Denn: Dembele vereint in seinem jungen Alter schon viele Eigenschaften, die aus ihm einen Weltklasse-Spieler machen können. In der Bundesliga gibt es momentan kaum einen besseren Umschaltspieler als ihn. Seine Durchschlagskraft im Dribbling, aber auch die Genauigkeit bei Zuspielen in die Tiefe oder selbst bei Flanken heben Dortmunds Bemühungen auf ein höheres Niveau.
Ähnliches sagte Tuchel schon früh in der Saison über Raphael Guerreiro. Dies hat beim Portugiesen auch weiterhin Bestand, nur hängt der Neuzugang aktuell noch seiner langen Verletzungspause hinterher und befindet sich noch nicht bei 100 Prozent seiner Leistungsfähigkeit.
Dembele trickst auch seinen Körper aus
Also ist es momentan vor allem Dembele, der wie am Mittwochabend gegen die Hertha ein ums andere Mal zu Dortmunds gefährlichsten Offensivakteuren zählt. Allein schon deshalb, weil er in Ballbesitz permanenten Stress beim Gegner auslöst - unabhängig davon, wie oft seine Aktionen zum Ziel führen.
Während Dortmunds Team große Anstrengungen unternimmt, schnellstmöglich einen Entwicklungsprozess auszulösen, ist er im Falle Dembele in vollem Gange. Der Franzose hat sich an die ungewohnten Herausforderungen angepasst und konstant weiterentwickelt.
Selbst seinen eigenen Körper scheint Dembele austricksen zu können. Nach 104 gespielten Minuten gegen die Berliner blieb er mit Schmerzen auf dem Rasen liegen, auf einer Trage schaffte man ihn an die Seitenlinie. Physiotherapeuten kümmerten sich minutenlang um ihn.
Tuchel: "Er hatte einen Ganzkörperkrampf"
Dortmund hatte bereits vier Mal gewechselt und agierte somit kurze Zeit zu zehnt. Doch Dembele kam wieder. Das überraschte schon sehr, schließlich deutete nur wenig darauf hin, dass der Franzose noch einmal auf das Spielfeld zurückkehren werde.

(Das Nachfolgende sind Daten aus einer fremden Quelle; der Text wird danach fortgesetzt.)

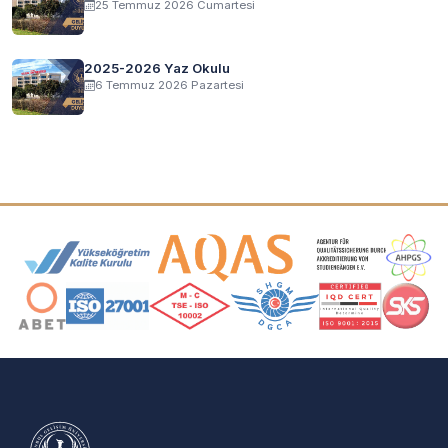
25 Temmuz 2026 Cumartesi
2025-2026 Yaz Okulu
6 Temmuz 2026 Pazartesi
Akreditasyon ve Üyelik Logoları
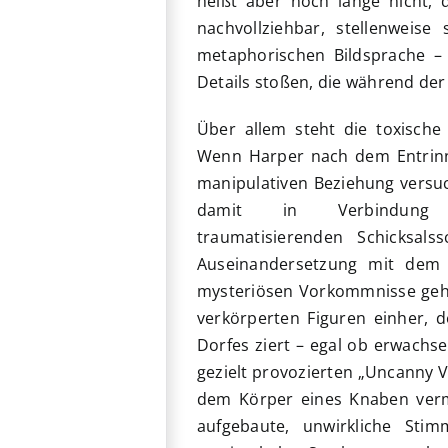
heißt aber noch lange nicht, 
nachvollziehbar, stellenweis
metaphorischen Bildsprache –
Details stoßen, die während der
Über allem steht die toxische 
Wenn Harper nach dem Entrinn
manipulativen Beziehung versu
damit in Verbindung 
traumatisierenden Schicksals
Auseinandersetzung mit dem 
mysteriösen Vorkommnisse gehe
verkörperten Figuren einher, 
Dorfes ziert – egal ob erwachs
gezielt provozierten „Uncanny Va
dem Körper eines Knaben verm
aufgebaute, unwirkliche Sti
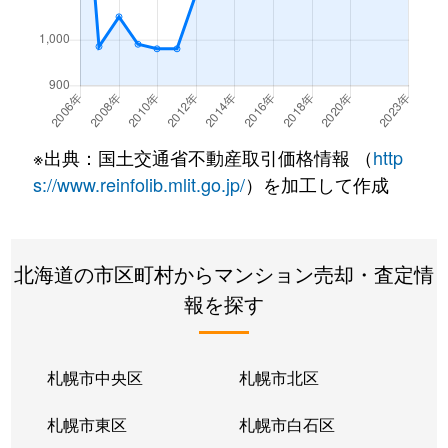
南郷通
350万円
白石(札幌市営)
南郷通
2,500万円
白石(札幌市営)
南郷通
3,300万円
白石(札幌市営)
※出典：国土交通省不動産取引価格情報 （
http
南郷通
3,900万円
白石(札幌市営)
s://www.reinfolib.mlit.go.jp/
）を加工して作成
南郷通
2,100万円
白石(札幌市営)
北海道の市区町村からマンション売却・査定情
南郷通
1,600万円
白石(札幌市営)
報を探す
南郷通
2,500万円
白石(札幌市営)
南郷通
2,300万円
白石(札幌市営)
札幌市中央区
札幌市北区
南郷通
1,900万円
白石(札幌市営)
札幌市東区
札幌市白石区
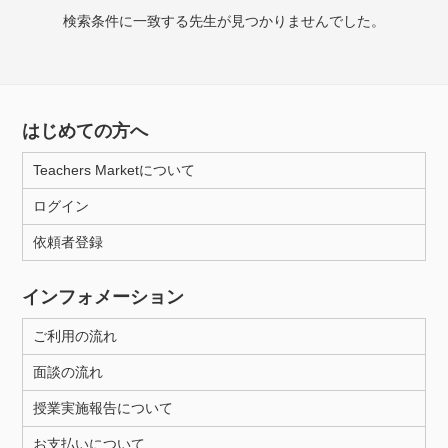
検索条件に一致する先生が見つかりませんでした。
授業可能日
月曜日
火曜日
水曜日
木曜日
金曜日
はじめての方へ
土曜日
日曜日
Teachers Marketについて
所属大学
ログイン
依頼者登録
年齢：18-101歳
インフォメーション
ご利用の流れ
性別
面談の流れ
授業実施報告について
お支払いについて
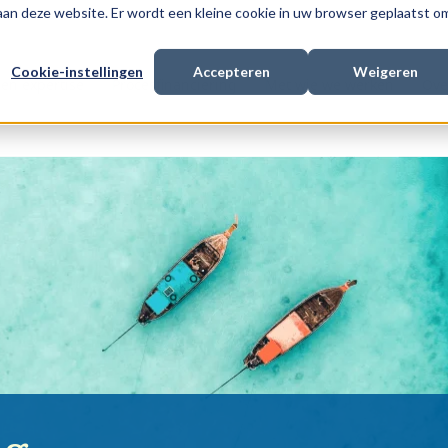
 aan deze website. Er wordt een kleine cookie in uw browser geplaatst o
Cookie-instellingen
Accepteren
Weigeren
en expertise
Procesfinanciering
Met wie we werken
Ove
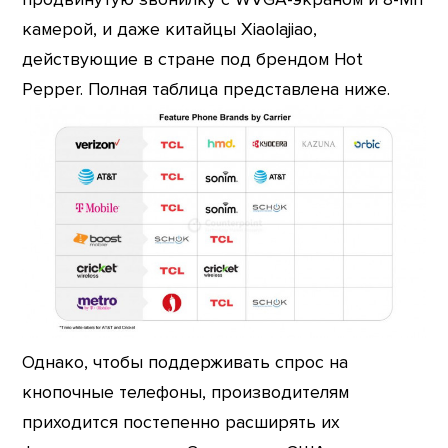
камерой, и даже китайцы Xiaolajiao,
действующие в стране под брендом Hot
Pepper. Полная таблица представлена ниже.
Однако, чтобы поддерживать спрос на
кнопочные телефоны, производителям
приходится постепенно расширять их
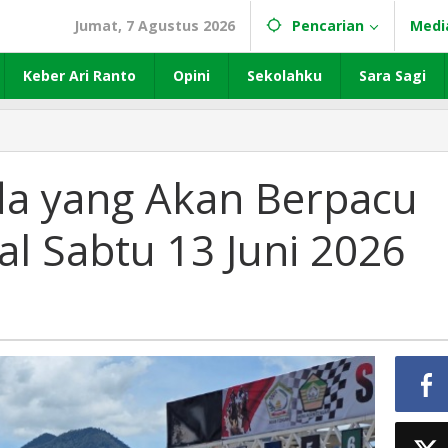
Jumat, 7 Agustus 2026
Pencarian
Medi
Keber Ari Ranto
Opini
Sekolahku
Sara Sagi
 yang Akan Berpacu
al Sabtu 13 Juni 2026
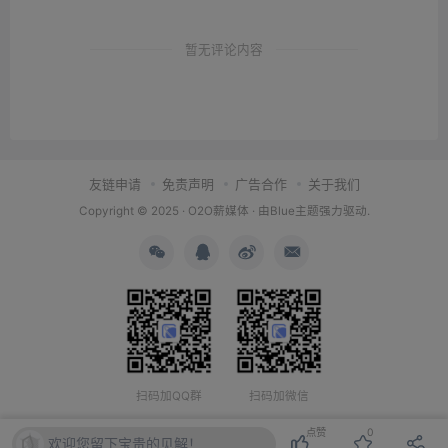
暂无评论内容
友链申请
免责声明
广告合作
关于我们
Copyright © 2025 ·
O2O薪媒体
· 由
Blue主题
强力驱动.
扫码加QQ群
扫码加微信
点赞
0
欢迎您留下宝贵的见解！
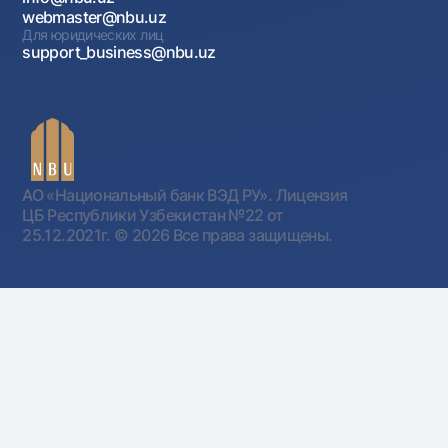
webmaster@nbu.uz
Для юридических лиц
support_business@nbu.uz
АО «Национальный банк ВЭД РУ». Лицензия
ЦБ Республики Узбекистан №22 от
25.12.2021г.
© 2026 Все права защищены.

Für Tuchel schien es aber auch keine andere Alternative gegeben zu haben. Er wies Dembele an, "einfach auf dem Platz zu stehen" und so die Achtsamkeit der Herthaner weiter zu strapazieren.
"Er hatte einen Ganzkörperkrampf", sagte Tuchel anschließend. Man habe Dembele jedoch "reanimieren" können.
Die OPTA-Statistik von Ousmane Dembele in der Saison 2016/17
Dembele und der Jährzorn
Dembele konnte zwar kaum mehr laufen, verkündete dennoch gegenüber Tuchel, den ersten Dortmunder Schuss im Elfmeterschießen nehmen zu wollen. Gesagt, getan, Dembele verwandelte souverän.
"Nachdem er es bis zum Elfmeterpunkt geschafft hatte waren wir zuversichtlich, dass er auch schießen kann. Er hat das gewisse Etwas. Er kann nicht verlieren, er hat den gewissen Jähzorn. Das steckt ganz tief in ihm drin. Das lieben wir", freute sich Tuchel nach dem siegreichen Elfmeterkrimi.
All dies lieben auch die Zuschauer an Dembele. Der Rohdiamant hat sich dank seines spektakulären Spielstils schon jetzt zu einem der Publikumslieblinge entwickelt. Sportlich betrachtet viel wichtiger ist in diesen Tagen jedoch: Dortmund liebt Dembele nicht nur, Dortmund braucht Dembele.